■ **WORK REQUEST**: In the listing, change "Tverrfaglege tema" to "Tverrfaglege emne" everywhere it appears from the line containing "Lærlingundersøkelsen" down to the line containing "2.5.2 Demokrati og medborgarskap", and return those lines with nothing else altered.
======== DATASET CONTENT
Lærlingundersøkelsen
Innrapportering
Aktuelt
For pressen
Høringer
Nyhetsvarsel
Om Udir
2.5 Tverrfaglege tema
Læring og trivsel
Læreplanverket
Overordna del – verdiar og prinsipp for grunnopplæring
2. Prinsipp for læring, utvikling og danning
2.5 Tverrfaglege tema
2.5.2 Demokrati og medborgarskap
================
======== DATASET CONTENT
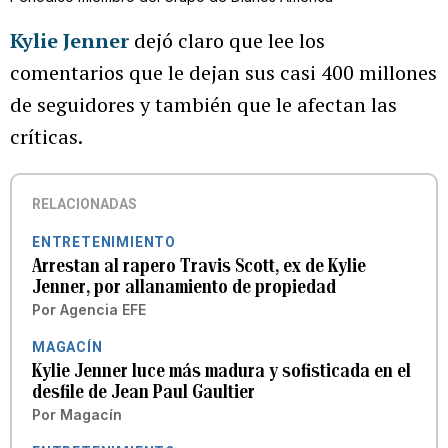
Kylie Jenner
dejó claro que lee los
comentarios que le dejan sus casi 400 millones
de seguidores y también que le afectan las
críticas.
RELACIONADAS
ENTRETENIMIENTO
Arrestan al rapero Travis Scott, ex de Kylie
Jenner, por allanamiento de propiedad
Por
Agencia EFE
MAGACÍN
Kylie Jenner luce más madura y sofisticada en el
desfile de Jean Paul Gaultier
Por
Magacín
================
■ **RESPONSE TO THE TASK**:
Lærlingundersøkelsen
Innrapportering
Aktuelt
For pressen
Høringer
Nyhetsvarsel
Om Udir
2.5 Tverrfaglege emne
Læring og trivsel
Læreplanverket
Overordna del – verdiar og prinsipp for grunnopplæring
2. Prinsipp for læring, utvikling og danning
2.5 Tverrfaglege emne
2.5.2 Demokrati og medborgarskap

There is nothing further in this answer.